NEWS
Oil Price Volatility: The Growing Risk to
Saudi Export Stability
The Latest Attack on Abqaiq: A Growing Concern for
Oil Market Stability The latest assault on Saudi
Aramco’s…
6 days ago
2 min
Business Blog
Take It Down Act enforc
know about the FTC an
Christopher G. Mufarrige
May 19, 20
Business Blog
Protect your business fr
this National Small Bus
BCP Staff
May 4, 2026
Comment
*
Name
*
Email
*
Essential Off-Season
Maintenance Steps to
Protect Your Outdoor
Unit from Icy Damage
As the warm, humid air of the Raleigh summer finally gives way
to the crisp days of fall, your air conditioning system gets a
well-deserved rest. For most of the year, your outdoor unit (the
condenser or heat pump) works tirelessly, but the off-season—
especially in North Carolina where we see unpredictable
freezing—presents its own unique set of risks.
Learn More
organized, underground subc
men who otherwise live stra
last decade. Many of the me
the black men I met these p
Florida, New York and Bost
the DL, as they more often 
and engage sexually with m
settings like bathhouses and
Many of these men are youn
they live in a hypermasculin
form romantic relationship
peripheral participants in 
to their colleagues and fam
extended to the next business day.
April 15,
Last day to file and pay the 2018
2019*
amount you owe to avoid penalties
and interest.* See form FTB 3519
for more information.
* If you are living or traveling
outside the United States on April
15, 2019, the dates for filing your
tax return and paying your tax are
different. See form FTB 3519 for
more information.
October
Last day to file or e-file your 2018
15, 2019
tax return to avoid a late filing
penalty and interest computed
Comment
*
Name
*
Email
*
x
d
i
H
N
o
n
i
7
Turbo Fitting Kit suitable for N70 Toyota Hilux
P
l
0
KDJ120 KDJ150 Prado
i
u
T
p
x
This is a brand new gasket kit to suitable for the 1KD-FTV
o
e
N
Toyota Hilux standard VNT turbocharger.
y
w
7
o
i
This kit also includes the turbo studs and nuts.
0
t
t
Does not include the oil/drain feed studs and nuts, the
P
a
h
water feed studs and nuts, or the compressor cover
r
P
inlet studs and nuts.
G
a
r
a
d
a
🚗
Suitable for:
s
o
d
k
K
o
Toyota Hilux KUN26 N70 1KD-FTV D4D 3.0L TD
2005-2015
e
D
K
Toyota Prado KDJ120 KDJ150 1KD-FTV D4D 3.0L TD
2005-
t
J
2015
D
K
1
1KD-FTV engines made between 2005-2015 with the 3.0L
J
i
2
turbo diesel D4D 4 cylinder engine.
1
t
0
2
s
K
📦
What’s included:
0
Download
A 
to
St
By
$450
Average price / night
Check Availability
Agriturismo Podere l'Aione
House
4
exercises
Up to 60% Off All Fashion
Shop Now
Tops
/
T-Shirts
☆ ☆ ☆ ☆
- Instruction -
Please transcribe every line of the data above, keeping each one unchanged.

- Exercise solution -
NEWS
Oil Price Volatility: The Growing Risk to
Saudi Export Stability
The Latest Attack on Abqaiq: A Growing Concern for
Oil Market Stability The latest assault on Saudi
Aramco’s…
6 days ago
2 min
Business Blog
Take It Down Act enforc
know about the FTC an
Christopher G. Mufarrige
May 19, 20
Business Blog
Protect your business fr
this National Small Bus
BCP Staff
May 4, 2026
Comment
*
Name
*
Email
*
Essential Off-Season
Maintenance Steps to
Protect Your Outdoor
Unit from Icy Damage
As the warm, humid air of the Raleigh summer finally gives way
to the crisp days of fall, your air conditioning system gets a
well-deserved rest. For most of the year, your outdoor unit (the
condenser or heat pump) works tirelessly, but the off-season—
especially in North Carolina where we see unpredictable
freezing—presents its own unique set of risks.
Learn More
organized, underground subc
men who otherwise live stra
last decade. Many of the me
the black men I met these p
Florida, New York and Bost
the DL, as they more often 
and engage sexually with m
settings like bathhouses and
Many of these men are youn
they live in a hypermasculin
form romantic relationship
peripheral participants in 
to their colleagues and fam
extended to the next business day.
April 15,
Last day to file and pay the 2018
2019*
amount you owe to avoid penalties
and interest.* See form FTB 3519
for more information.
* If you are living or traveling
outside the United States on April
15, 2019, the dates for filing your
tax return and paying your tax are
different. See form FTB 3519 for
more information.
October
Last day to file or e-file your 2018
15, 2019
tax return to avoid a late filing
penalty and interest computed
Comment
*
Name
*
Email
*
x
d
i
H
N
o
n
i
7
Turbo Fitting Kit suitable for N70 Toyota Hilux
P
l
0
KDJ120 KDJ150 Prado
i
u
T
p
x
This is a brand new gasket kit to suitable for the 1KD-FTV
o
e
N
Toyota Hilux standard VNT turbocharger.
y
w
7
o
i
This kit also includes the turbo studs and nuts.
0
t
t
Does not include the oil/drain feed studs and nuts, the
P
a
h
water feed studs and nuts, or the compressor cover
r
P
inlet studs and nuts.
G
a
r
a
d
a
🚗
Suitable for:
s
o
d
k
K
o
Toyota Hilux KUN26 N70 1KD-FTV D4D 3.0L TD
2005-2015
e
D
K
Toyota Prado KDJ120 KDJ150 1KD-FTV D4D 3.0L TD
2005-
t
J
2015
D
K
1
1KD-FTV engines made between 2005-2015 with the 3.0L
J
i
2
turbo diesel D4D 4 cylinder engine.
1
t
0
2
s
K
📦
What’s included:
0
Download
A 
to
St
By
$450
Average price / night
Check Availability
Agriturismo Podere l'Aione
House
4
exercises
Up to 60% Off All Fashion
Shop Now
Tops
/
T-Shirts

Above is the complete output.